Sheryl Sandberg, Condoleezza Rice and Girl Scouts CEO Anna Maria Chávez want us to stop using the word bossy. The trio — a power trifecta by anyone's standards — believes girls with leadership attributes are pigeon-holed into a "bossy" corner early in life, causing them to hide and minimize those qualities. Boys, however, don't get called bossy. The same qualities in boys are generally called aggressive or strong-willed, and those labels don't hurt boys' self-images the way girls are affected by the bossy label.

What the Ban Bossy movement gets right

Spending time on the Ban Bossy website gives credence to the movement. There are leadership tips for girls and the adults around them, images with powerful quotes about helping girls succeed, powerhouse partners and links to articles about girls making a difference all over the world — skater girls in Afghanistan are fabulous in any context. Fostering leadership qualities in girls and helping them find ways to make a difference in their own lives and in their communities is a noble, important and crucial job, especially because of the documented facts about girls and the "confidence gap."

Banning bossy might just be a Band-Aid

The problem with Ban Bossy isn't the overreaching goal of the campaign — no one can argue against closing the confidence gap between girls and boys. Girls need to know their leadership abilities are as valued as the abilities of the boys sitting next to them in class. Studies that show how early girls begin to lose confidence in themselves should tell us there's a serious problem about the way girls perceive their own abilities.

The implications behind the word are truly the problem: Bossy becomes a negative term for girls because the ways 'bossy' is used toward them says their leadership isn't wanted and their directives aren't valued.

Striking "bossy" from our vernacular doesn't change the tone with which people use it — or the meaning behind that tone. The implications behind the word are truly the problem: Bossy becomes a negative term for girls because the ways "bossy" is used toward them says their leadership isn't wanted and their directives aren't valued. Instead of banning bossy, there needs to be a serious conversation about why the word is used for girls and not for boys. Until we figure out how to change that mental double standard, there will always be other words that will come to mean the same thing to our girls.

» **Problem 1**:
Copy the passage about the Ban Bossy campaign word for word, in full.
» **Problem 2**:
In the entries, take the stretch from the first line through the line containing "โหมดออกกำลังกายขั้นสูงกว" and write it out again with "Скидка" replaced by "Экономия". Leave everything else in those lines unchanged, and give only that stretch.

» **Exercise data**:
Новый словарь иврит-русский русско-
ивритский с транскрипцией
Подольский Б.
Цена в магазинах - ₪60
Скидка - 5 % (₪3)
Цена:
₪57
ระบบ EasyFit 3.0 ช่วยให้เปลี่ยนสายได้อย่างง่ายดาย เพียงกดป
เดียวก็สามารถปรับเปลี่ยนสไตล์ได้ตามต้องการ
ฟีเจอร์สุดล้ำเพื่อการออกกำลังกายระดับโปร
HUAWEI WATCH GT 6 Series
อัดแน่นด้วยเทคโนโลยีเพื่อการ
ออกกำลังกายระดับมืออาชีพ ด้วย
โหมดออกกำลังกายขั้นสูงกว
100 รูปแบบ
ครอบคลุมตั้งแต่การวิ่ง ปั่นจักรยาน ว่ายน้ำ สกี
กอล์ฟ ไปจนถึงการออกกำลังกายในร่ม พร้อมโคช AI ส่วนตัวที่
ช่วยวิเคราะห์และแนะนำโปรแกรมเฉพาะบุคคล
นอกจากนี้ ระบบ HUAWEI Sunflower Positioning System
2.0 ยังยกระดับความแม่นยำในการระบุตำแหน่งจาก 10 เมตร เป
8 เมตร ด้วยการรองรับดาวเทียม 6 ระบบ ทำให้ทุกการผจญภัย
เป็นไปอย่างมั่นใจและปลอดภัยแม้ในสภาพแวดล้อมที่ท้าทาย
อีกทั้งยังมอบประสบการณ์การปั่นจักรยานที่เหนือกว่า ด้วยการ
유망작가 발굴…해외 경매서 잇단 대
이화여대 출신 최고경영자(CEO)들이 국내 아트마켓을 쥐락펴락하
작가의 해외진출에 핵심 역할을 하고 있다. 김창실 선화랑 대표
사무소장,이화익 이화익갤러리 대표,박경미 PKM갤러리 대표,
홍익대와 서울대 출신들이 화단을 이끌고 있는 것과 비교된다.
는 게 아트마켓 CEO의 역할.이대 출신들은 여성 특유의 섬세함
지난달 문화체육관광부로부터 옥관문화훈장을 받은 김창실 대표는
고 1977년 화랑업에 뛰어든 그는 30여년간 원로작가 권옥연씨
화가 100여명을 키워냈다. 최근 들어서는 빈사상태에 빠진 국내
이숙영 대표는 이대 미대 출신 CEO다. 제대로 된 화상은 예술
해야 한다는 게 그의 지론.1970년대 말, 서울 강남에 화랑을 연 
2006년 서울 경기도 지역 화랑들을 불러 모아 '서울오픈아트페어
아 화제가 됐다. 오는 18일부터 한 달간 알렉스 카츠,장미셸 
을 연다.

» **Exercise output 1**:
Sheryl Sandberg, Condoleezza Rice and Girl Scouts CEO Anna Maria Chávez want us to stop using the word bossy. The trio — a power trifecta by anyone's standards — believes girls with leadership attributes are pigeon-holed into a "bossy" corner early in life, causing them to hide and minimize those qualities. Boys, however, don't get called bossy. The same qualities in boys are generally called aggressive or strong-willed, and those labels don't hurt boys' self-images the way girls are affected by the bossy label.

What the Ban Bossy movement gets right

Spending time on the Ban Bossy website gives credence to the movement. There are leadership tips for girls and the adults around them, images with powerful quotes about helping girls succeed, powerhouse partners and links to articles about girls making a difference all over the world — skater girls in Afghanistan are fabulous in any context. Fostering leadership qualities in girls and helping them find ways to make a difference in their own lives and in their communities is a noble, important and crucial job, especially because of the documented facts about girls and the "confidence gap."

Banning bossy might just be a Band-Aid

The problem with Ban Bossy isn't the overreaching goal of the campaign — no one can argue against closing the confidence gap between girls and boys. Girls need to know their leadership abilities are as valued as the abilities of the boys sitting next to them in class. Studies that show how early girls begin to lose confidence in themselves should tell us there's a serious problem about the way girls perceive their own abilities.

The implications behind the word are truly the problem: Bossy becomes a negative term for girls because the ways 'bossy' is used toward them says their leadership isn't wanted and their directives aren't valued.

Striking "bossy" from our vernacular doesn't change the tone with which people use it — or the meaning behind that tone. The implications behind the word are truly the problem: Bossy becomes a negative term for girls because the ways "bossy" is used toward them says their leadership isn't wanted and their directives aren't valued. Instead of banning bossy, there needs to be a serious conversation about why the word is used for girls and not for boys. Until we figure out how to change that mental double standard, there will always be other words that will come to mean the same thing to our girls.

» **Exercise output 2**:
Новый словарь иврит-русский русско-
ивритский с транскрипцией
Подольский Б.
Цена в магазинах - ₪60
Экономия - 5 % (₪3)
Цена:
₪57
ระบบ EasyFit 3.0 ช่วยให้เปลี่ยนสายได้อย่างง่ายดาย เพียงกดป
เดียวก็สามารถปรับเปลี่ยนสไตล์ได้ตามต้องการ
ฟีเจอร์สุดล้ำเพื่อการออกกำลังกายระดับโปร
HUAWEI WATCH GT 6 Series
อัดแน่นด้วยเทคโนโลยีเพื่อการ
ออกกำลังกายระดับมืออาชีพ ด้วย
โหมดออกกำลังกายขั้นสูงกว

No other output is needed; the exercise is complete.